Median age was 68. Thirty-five patients (42,2%) were FIGO Stage IA and 48 (57,8%) stage IB. With a median follow-up of 36 months acute GI and GU grade 1 toxicity was presented in 13 patients (15,7%) and 36 (43,4%), and grade 2 in 4 patients (4,8%) and 1 (1,2%) respectively. One patient (1,2%) presented grade 3 acute GI toxicity (fecal urgency due to proctitis) and 2 patients (3,6%) developed grade 3 acute GU toxicity (urinary incontinence). Late GI and GU grade 1 toxicity was presented in 15 patients (18, 7%) and 37 (44, 6%), and grade 2 in 2 patients  (3,6%) and 5 (6%) respectively. One patient (1, 2%) had grade 3 late GU toxicity (urinary incontinence) (Fig 1). Grade 1 vaginal stenosis was developed in 16 patients (19,3%) and grade 2 in 1 (1,2%). Four patients presented (4,9%) chronic dyspareunia. Median Dmax and D_2cc in rectum were 6.43Gy (IQR: 5,54- 7,14) and 4,46 (IQR: 3,71- 5,01) respectively, and median Dmax and D_2cc in bladder were 6.68Gy (IQR: 6,05-7,47) and 5.29 (IQR: 4,70-5,68).

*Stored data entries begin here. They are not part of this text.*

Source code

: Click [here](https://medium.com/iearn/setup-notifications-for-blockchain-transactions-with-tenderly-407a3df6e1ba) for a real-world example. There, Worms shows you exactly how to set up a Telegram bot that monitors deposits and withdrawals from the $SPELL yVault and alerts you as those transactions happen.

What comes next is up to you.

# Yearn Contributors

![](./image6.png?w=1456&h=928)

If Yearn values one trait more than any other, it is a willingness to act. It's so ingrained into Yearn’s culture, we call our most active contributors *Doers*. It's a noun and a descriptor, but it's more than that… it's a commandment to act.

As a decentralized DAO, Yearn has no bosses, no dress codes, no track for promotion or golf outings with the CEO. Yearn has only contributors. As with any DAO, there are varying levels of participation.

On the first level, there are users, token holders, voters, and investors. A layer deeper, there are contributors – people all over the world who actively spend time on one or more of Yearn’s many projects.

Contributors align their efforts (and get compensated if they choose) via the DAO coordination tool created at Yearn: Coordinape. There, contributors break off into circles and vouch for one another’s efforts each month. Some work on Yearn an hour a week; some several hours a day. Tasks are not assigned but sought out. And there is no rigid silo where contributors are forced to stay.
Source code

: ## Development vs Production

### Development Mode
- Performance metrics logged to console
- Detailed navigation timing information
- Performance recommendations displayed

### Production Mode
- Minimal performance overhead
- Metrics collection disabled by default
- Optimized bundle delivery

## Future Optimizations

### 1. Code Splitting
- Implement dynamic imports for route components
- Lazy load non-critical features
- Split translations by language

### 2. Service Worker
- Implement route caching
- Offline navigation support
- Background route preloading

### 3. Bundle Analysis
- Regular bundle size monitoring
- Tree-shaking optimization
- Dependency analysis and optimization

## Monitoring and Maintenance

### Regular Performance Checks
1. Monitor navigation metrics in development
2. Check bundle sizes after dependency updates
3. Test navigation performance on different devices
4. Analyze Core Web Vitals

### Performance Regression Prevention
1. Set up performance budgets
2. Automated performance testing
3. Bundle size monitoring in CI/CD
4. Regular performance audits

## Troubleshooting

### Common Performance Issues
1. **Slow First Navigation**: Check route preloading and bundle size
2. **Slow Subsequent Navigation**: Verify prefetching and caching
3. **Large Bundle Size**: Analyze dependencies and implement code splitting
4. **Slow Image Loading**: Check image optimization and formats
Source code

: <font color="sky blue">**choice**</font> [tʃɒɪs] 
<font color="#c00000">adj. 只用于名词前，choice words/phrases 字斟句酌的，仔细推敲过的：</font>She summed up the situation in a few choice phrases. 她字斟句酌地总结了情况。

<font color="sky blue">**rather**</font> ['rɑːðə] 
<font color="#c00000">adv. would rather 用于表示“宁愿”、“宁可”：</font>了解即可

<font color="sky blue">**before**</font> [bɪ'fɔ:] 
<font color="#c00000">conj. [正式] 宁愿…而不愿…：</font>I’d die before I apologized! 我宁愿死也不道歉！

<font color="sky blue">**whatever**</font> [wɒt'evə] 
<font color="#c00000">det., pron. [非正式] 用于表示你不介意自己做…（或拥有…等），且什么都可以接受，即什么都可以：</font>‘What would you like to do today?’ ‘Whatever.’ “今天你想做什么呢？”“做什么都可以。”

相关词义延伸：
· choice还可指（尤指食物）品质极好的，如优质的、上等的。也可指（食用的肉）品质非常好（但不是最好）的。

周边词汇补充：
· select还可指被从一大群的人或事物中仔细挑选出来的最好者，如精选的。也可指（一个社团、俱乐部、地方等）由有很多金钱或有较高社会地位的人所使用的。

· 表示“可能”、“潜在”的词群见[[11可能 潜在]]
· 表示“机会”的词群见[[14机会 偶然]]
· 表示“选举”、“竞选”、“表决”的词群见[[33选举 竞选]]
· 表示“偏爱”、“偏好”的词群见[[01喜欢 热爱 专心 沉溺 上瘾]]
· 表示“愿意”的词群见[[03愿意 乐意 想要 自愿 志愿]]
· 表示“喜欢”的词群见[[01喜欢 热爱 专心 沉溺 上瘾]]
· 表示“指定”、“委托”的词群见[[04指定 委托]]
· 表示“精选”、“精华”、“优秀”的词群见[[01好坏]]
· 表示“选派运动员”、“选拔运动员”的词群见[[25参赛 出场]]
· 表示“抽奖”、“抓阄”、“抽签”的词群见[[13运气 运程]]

Statistically significant association was observed in both acute (p=0.048) and late (p= 0.05) GU toxicity with bladder Dmax > 7.46Gy and D_2cc > 5.67Gy. Patients who presented grade 3 GU toxicity were in the highest Dmax and D_2cc quartile. No significant association was observed in acute or late GI toxicity with rectal doses.

Local and distant recurrence rate was 3,6% and 4,8% respectively, and overall survival was 91%.

Our results suggest that bladder Dmax > 7.46Gy and D_2cc > 5.67Gy might be associated with acute and late GU toxicity in EC patients treated with VBT alone. However, no relation was found between GI toxicity and rectal doses. A larger prospective study would be neccesary to confirm the predictive value of these parameters.